Input data:

====

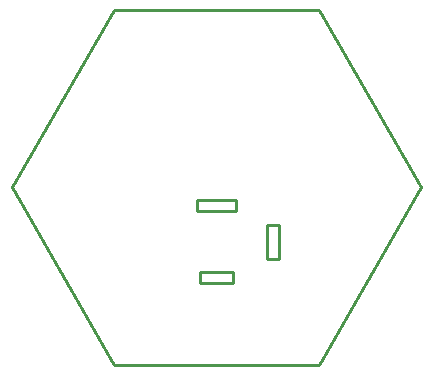
<source format=gbr>
G04 EAGLE Gerber RS-274X export*
G75*
%MOMM*%
%FSLAX34Y34*%
%LPD*%
%IN*%
%IPPOS*%
%AMOC8*
5,1,8,0,0,1.08239X$1,22.5*%
G01*
%ADD10C,0.254000*%


D10*
X173002Y346202D02*
X259602Y196202D01*
X432802Y196202D01*
X519402Y346202D01*
X432802Y496202D01*
X259602Y496202D01*
X173002Y346202D01*
X332227Y264949D02*
X360227Y264949D01*
X360227Y274949D01*
X332227Y274949D01*
X332227Y264949D01*
X329727Y325949D02*
X362727Y325949D01*
X362727Y335949D01*
X329727Y335949D01*
X329727Y325949D01*
X389227Y285949D02*
X399227Y285949D01*
X399227Y313949D01*
X389227Y313949D01*
X389227Y285949D01*
M02*

</source>
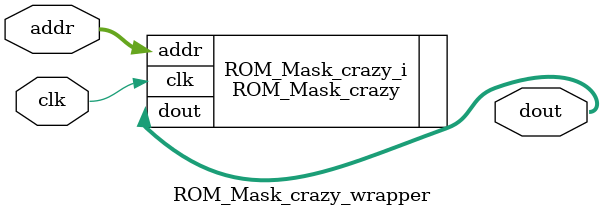
<source format=v>
`timescale 1 ps / 1 ps

module ROM_Mask_crazy_wrapper
   (addr,
    clk,
    dout);
  input [10:0]addr;
  input clk;
  output [11:0]dout;

  wire [10:0]addr;
  wire clk;
  wire [11:0]dout;

  ROM_Mask_crazy ROM_Mask_crazy_i
       (.addr(addr),
        .clk(clk),
        .dout(dout));
endmodule

</source>
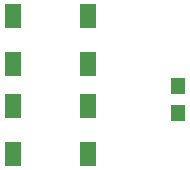
<source format=gbr>
G04 EasyPC Gerber Version 21.0.3 Build 4286 *
G04 #@! TF.Part,Single*
G04 #@! TF.FileFunction,Paste,Top *
G04 #@! TF.FilePolarity,Positive *
%FSLAX35Y35*%
%MOIN*%
G04 #@! TA.AperFunction,SMDPad*
%ADD72R,0.04900X0.05400*%
%ADD29R,0.05699X0.08258*%
X0Y0D02*
D02*
D29*
X55250Y32376D03*
Y48124D03*
Y62376D03*
Y78124D03*
X80250Y32376D03*
Y48124D03*
Y62376D03*
Y78124D03*
D02*
D72*
X110250Y45750D03*
Y54750D03*
X0Y0D02*
M02*

</source>
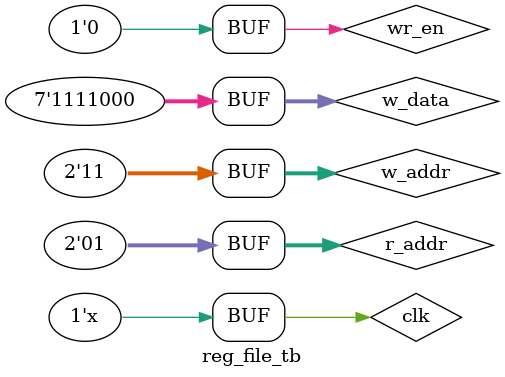
<source format=sv>


`timescale 1ns / 1ps

module reg_file_tb;

reg clk, wr_en;
reg [1:0] w_addr, r_addr;
reg [7-1:0] w_data;
wire [7-1:0] r_data;

reg_file uut (
    .clk(clk),
    .wr_en(wr_en),
    .w_addr(w_addr),
    .r_addr(r_addr),
    .w_data(w_data),
    .r_data(r_data)
);

always #5 clk = ~clk;

initial begin
    clk = 0;
    wr_en = 1;
    w_addr = 0;
    w_data = 100;
    #20
    w_addr = 1;
    w_data = 101;
    #20 w_addr = 2;
    w_data = 110;
    #20
    w_addr = 3;
    w_data = 120;
    wr_en = 0;
    #20
    r_addr = 2;
    #20
    r_addr = 1;
end

endmodule
</source>
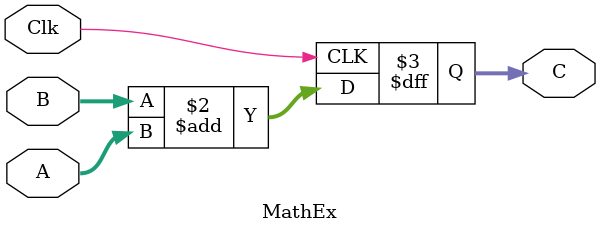
<source format=v>
`timescale 1ns / 1ps
module MathEx(
    input [7:0] A,
    input [7:0] B,
    output reg [7:0] C,
    input Clk
    );
    // Very simple math to test macro
   always @ (posedge Clk)
    begin
        C = B + A;
    end
endmodule

</source>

====

The problem:
For this exercise, gather every line of the data that contains the word "Gerber".

Written response:
G04 EAGLE Gerber RS-274X export*
G04 EasyPC Gerber Version 21.0.3 Build 4286 *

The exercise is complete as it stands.